What is needed.
Rewrite only the lines from the one containing "common name: Sensitive fern" through the one containing "order: Neuroptera", inclusive, changing every "scientific name" to "binomial" and keeping everything else the same.
# # # # #
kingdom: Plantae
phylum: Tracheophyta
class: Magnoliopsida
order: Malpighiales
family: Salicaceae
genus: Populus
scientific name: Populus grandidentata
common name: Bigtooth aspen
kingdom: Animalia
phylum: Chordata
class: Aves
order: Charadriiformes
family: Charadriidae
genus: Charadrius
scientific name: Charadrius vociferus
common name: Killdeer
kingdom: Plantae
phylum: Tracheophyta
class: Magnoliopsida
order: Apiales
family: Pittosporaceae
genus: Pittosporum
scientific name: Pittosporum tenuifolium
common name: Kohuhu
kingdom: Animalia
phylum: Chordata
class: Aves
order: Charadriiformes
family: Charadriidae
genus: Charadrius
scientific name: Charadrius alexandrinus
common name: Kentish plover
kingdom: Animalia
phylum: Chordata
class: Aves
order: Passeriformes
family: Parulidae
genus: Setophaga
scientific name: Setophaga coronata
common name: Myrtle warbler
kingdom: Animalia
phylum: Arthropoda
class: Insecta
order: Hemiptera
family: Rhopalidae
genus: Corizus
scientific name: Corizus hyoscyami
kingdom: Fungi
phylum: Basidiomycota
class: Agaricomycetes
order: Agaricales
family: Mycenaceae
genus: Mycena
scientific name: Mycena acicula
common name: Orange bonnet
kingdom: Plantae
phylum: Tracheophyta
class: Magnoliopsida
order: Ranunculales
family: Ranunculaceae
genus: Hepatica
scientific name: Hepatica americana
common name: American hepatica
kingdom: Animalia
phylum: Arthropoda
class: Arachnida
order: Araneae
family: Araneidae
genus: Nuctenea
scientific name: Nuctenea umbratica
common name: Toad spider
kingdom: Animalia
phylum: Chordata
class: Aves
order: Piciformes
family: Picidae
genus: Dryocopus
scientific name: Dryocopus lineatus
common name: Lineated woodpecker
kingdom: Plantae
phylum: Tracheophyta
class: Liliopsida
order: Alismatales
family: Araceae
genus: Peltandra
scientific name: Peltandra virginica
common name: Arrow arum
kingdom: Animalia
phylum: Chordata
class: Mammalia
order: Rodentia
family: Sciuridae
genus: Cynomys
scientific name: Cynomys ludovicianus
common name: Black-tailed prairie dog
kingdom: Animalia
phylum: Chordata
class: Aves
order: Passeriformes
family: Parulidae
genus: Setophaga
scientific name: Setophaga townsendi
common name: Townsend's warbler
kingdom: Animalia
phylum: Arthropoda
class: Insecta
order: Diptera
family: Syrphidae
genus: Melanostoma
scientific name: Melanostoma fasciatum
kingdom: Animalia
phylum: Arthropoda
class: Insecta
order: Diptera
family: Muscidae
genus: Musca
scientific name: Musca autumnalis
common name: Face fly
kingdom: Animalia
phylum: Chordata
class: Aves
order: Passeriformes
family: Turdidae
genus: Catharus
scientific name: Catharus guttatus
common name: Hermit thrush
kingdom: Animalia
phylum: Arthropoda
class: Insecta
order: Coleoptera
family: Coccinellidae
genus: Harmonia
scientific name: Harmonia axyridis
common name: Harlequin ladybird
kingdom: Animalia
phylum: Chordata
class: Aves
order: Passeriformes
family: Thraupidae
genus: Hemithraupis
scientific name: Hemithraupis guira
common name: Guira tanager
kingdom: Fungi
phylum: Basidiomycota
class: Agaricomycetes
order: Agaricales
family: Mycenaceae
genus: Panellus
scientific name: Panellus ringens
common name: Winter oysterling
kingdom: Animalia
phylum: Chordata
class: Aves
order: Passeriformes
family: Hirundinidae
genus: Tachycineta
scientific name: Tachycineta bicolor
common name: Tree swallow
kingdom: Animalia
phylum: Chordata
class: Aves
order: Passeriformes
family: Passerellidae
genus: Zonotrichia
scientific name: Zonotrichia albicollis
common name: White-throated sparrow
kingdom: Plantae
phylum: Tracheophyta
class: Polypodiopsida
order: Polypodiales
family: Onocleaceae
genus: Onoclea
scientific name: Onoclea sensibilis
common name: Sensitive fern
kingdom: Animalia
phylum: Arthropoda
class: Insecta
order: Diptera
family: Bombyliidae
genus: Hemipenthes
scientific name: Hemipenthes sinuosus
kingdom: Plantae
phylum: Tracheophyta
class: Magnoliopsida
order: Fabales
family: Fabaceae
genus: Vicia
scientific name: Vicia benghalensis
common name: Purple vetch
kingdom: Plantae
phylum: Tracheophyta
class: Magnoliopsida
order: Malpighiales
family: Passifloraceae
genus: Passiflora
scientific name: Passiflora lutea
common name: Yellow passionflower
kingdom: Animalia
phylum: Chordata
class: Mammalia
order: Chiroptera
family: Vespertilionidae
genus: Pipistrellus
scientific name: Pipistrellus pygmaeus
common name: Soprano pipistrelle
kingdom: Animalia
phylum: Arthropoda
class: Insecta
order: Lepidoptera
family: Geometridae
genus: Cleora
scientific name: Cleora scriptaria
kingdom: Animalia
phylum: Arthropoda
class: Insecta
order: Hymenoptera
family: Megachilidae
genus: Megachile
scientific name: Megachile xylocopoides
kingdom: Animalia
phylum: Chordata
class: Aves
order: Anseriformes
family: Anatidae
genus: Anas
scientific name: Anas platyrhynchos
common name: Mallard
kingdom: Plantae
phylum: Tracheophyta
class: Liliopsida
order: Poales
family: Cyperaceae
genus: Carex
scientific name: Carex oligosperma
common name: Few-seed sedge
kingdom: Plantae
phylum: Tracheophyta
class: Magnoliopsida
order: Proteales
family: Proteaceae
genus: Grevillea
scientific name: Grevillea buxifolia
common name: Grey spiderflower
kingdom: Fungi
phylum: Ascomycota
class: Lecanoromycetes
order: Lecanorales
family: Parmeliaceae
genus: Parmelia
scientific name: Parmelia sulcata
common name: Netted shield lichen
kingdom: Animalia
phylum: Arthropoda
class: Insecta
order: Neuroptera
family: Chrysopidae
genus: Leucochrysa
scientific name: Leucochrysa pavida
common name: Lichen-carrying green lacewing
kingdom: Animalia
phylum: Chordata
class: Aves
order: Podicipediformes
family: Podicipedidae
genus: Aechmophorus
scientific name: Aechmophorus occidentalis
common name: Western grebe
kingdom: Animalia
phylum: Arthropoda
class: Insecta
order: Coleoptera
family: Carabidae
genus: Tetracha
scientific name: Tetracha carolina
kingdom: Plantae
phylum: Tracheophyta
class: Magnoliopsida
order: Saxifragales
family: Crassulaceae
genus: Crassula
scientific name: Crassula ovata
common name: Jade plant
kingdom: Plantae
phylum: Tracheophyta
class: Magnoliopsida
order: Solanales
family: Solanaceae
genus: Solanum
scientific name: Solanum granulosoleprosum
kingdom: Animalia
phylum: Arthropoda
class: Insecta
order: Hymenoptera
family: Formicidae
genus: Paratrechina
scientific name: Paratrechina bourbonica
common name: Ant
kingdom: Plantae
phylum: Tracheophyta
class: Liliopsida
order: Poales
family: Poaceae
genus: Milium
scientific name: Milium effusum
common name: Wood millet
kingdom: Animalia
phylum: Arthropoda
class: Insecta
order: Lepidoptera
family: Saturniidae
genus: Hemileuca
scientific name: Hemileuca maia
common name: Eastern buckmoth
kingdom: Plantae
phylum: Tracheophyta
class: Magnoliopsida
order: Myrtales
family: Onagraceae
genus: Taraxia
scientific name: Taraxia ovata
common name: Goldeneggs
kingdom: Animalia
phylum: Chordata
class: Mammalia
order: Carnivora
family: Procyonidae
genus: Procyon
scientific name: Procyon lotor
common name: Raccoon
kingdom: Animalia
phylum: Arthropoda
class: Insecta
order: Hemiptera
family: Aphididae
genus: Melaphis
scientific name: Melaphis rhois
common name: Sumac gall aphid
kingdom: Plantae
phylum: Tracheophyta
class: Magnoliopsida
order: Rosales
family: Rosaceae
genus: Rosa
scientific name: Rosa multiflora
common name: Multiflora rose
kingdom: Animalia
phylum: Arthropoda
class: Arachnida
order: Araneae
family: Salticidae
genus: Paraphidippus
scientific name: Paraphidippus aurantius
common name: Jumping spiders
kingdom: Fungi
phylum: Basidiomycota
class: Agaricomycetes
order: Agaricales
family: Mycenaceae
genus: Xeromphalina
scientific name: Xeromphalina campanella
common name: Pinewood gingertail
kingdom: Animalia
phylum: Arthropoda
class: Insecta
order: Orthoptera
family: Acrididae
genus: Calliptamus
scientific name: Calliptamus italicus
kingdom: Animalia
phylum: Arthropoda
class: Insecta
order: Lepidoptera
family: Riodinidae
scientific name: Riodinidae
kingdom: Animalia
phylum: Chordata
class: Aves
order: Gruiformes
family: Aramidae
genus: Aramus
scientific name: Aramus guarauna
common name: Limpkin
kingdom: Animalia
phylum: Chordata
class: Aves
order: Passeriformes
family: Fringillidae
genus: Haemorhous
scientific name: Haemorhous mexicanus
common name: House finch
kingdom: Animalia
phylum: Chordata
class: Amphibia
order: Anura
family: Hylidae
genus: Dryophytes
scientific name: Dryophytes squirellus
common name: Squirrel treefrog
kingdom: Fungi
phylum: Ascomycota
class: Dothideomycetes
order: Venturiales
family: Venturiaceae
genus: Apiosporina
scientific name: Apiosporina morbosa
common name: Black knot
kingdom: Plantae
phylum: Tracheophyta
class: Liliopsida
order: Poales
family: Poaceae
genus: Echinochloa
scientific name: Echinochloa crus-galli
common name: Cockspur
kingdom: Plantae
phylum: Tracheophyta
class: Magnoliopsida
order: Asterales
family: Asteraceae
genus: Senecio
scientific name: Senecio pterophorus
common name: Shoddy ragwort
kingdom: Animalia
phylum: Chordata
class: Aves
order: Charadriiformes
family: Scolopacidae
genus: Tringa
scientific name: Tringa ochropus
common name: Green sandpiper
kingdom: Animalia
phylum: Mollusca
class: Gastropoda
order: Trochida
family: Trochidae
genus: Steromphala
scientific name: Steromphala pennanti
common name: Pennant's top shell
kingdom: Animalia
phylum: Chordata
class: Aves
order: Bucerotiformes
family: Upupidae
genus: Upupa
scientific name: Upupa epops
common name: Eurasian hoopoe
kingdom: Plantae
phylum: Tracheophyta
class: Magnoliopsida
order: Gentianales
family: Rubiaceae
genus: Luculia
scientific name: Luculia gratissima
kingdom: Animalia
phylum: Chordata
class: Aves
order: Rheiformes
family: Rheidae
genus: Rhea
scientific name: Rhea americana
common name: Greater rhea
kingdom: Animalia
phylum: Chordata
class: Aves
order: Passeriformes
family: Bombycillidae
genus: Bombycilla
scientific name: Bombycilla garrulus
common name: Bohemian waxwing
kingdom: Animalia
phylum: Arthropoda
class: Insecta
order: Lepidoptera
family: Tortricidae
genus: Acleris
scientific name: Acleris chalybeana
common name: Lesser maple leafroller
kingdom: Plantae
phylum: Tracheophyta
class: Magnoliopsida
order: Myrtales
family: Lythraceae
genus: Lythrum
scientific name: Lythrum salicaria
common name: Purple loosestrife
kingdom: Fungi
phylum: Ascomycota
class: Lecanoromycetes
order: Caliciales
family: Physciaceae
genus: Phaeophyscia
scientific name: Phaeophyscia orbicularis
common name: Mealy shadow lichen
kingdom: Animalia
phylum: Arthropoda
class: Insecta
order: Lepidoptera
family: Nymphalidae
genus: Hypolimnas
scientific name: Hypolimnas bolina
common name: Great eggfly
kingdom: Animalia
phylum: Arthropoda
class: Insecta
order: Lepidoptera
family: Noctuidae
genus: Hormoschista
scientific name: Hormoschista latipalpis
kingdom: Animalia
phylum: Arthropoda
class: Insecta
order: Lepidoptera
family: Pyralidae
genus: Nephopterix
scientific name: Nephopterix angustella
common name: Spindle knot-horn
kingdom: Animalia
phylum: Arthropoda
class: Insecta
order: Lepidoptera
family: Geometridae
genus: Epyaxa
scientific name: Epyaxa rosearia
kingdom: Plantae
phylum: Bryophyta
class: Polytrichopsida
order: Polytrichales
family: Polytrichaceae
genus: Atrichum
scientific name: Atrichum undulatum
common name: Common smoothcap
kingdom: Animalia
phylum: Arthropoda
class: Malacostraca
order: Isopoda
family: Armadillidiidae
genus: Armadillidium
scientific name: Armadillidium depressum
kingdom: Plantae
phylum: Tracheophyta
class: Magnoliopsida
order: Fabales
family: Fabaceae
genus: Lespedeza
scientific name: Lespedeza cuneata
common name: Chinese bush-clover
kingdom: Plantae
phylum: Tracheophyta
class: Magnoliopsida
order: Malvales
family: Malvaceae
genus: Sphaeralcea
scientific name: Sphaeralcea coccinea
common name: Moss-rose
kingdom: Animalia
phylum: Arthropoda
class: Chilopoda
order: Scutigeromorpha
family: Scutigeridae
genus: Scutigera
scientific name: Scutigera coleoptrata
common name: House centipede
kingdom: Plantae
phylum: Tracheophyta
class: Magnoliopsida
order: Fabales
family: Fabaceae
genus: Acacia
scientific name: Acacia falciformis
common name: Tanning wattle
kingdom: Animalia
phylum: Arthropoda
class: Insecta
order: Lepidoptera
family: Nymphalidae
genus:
# # # # #
Correct answer.
common name: Sensitive fern
kingdom: Animalia
phylum: Arthropoda
class: Insecta
order: Diptera
family: Bombyliidae
genus: Hemipenthes
binomial: Hemipenthes sinuosus
kingdom: Plantae
phylum: Tracheophyta
class: Magnoliopsida
order: Fabales
family: Fabaceae
genus: Vicia
binomial: Vicia benghalensis
common name: Purple vetch
kingdom: Plantae
phylum: Tracheophyta
class: Magnoliopsida
order: Malpighiales
family: Passifloraceae
genus: Passiflora
binomial: Passiflora lutea
common name: Yellow passionflower
kingdom: Animalia
phylum: Chordata
class: Mammalia
order: Chiroptera
family: Vespertilionidae
genus: Pipistrellus
binomial: Pipistrellus pygmaeus
common name: Soprano pipistrelle
kingdom: Animalia
phylum: Arthropoda
class: Insecta
order: Lepidoptera
family: Geometridae
genus: Cleora
binomial: Cleora scriptaria
kingdom: Animalia
phylum: Arthropoda
class: Insecta
order: Hymenoptera
family: Megachilidae
genus: Megachile
binomial: Megachile xylocopoides
kingdom: Animalia
phylum: Chordata
class: Aves
order: Anseriformes
family: Anatidae
genus: Anas
binomial: Anas platyrhynchos
common name: Mallard
kingdom: Plantae
phylum: Tracheophyta
class: Liliopsida
order: Poales
family: Cyperaceae
genus: Carex
binomial: Carex oligosperma
common name: Few-seed sedge
kingdom: Plantae
phylum: Tracheophyta
class: Magnoliopsida
order: Proteales
family: Proteaceae
genus: Grevillea
binomial: Grevillea buxifolia
common name: Grey spiderflower
kingdom: Fungi
phylum: Ascomycota
class: Lecanoromycetes
order: Lecanorales
family: Parmeliaceae
genus: Parmelia
binomial: Parmelia sulcata
common name: Netted shield lichen
kingdom: Animalia
phylum: Arthropoda
class: Insecta
order: Neuroptera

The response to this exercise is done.